How to speed up computing sentence similarity using spacy in Python?-CodePudding

I have the following code which takes in 2 sentences and return the similarity:

nlp = spacy.load("en_core_web_md/en_core_web_md-3.2.0")

def get_categories_nlp_sim(cat_1, cat_2):

    if (cat_1 != cat_1) or (cat_2 != cat_2):
        s = np.nan
    else:
        doc1 = nlp(cat_1)
        doc2 = nlp(cat_2)

        s = doc1.similarity(doc2)

    return s

So, this seems to give reasonable results but when using it in a for loop of ~1M rows, it just becomes too slow to use.

Any ideas on how to speed this up? or perhaps another NLP library that could do the same thing faster?

Thanks!

CodePudding user response：

If you truly have 1m rows and compare each of them as pairs you would have an astronomical number of comparisons.

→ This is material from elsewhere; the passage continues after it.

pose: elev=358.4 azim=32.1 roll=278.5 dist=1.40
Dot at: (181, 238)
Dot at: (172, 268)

SpaCys nlp() does a whole lot other than just the stuff needed for the similarity.

What SpaCys similarity() does is use the processed documents vector and calculate a cosine similarity (document vector = average over word vectors), check out source code.

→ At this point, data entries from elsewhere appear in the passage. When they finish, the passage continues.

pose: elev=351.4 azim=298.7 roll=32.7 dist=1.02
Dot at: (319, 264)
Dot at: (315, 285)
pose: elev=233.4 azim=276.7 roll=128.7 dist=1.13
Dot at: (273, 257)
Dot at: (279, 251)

So the probably most efficient possibly way for you to replicate a similarity for this many pairs would be to get a semantic token representation vector for each unique token in the entire corpus using something like Gensims pretrained word2vec model, then for each row calculate the average of the vectors of the tokens in it and then once you have those 1m document vectors as numpy arrays you calculate the cosine similarities using numpy or scipy which is drastically faster than pure Python.

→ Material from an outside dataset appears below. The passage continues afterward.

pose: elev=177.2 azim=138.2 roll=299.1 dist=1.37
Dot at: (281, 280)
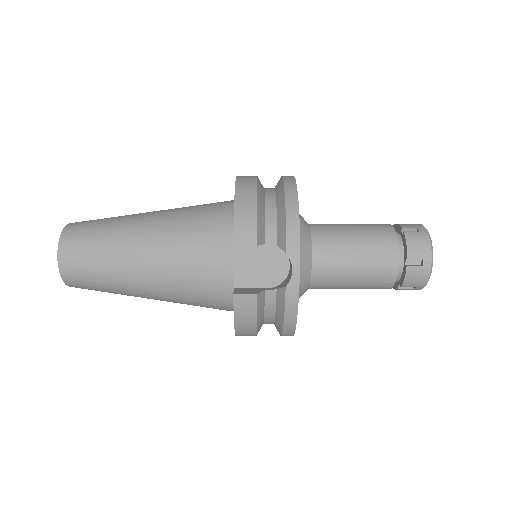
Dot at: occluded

Also check out this thread which is a similar question to yours: Efficient way for Computing the Similarity of Multiple Documents using Spacy

I'm not sure what exactly your main goal is in your code but I am pretty sure that calculating each pairwise similarity is not required or at least not the best way to go ahead and reach that goal, so please share more about the context you need this method in.

CodePudding user response：

After going through the answers and this other related thread Efficient way for Computing the Similarity of Multiple Documents using Spacy, I managed to get a significant speed-up.

I am now using the following code:

nlp = spacy.load(en_core_web_md, exclude=["tagger", "parser", "senter", "attribute_ruler", "lemmatizer", "ner"])

processed_docs_1 = nlp.pipe(texts_1)
processed_docs_2 = nlp.pipe(texts_2)

for _ in range(len(texts_1)):

    doc_1 = next(processed_docs_1)
    doc_2 = next(processed_docs_2)

    s = doc_1.similarity(doc_2)

where texts_1 and texts_2 are of the same length consisting of the pairs to compare (e.g. texts_1[i] with texts_2[i]).

Adding the "exclude" in spacy load resulted in ~ 2x speed up. Using nlp.pipe as opposed to calling nlp inside the loop resulted in a ~10x speed up. So combined, I obtain ~20x speed up.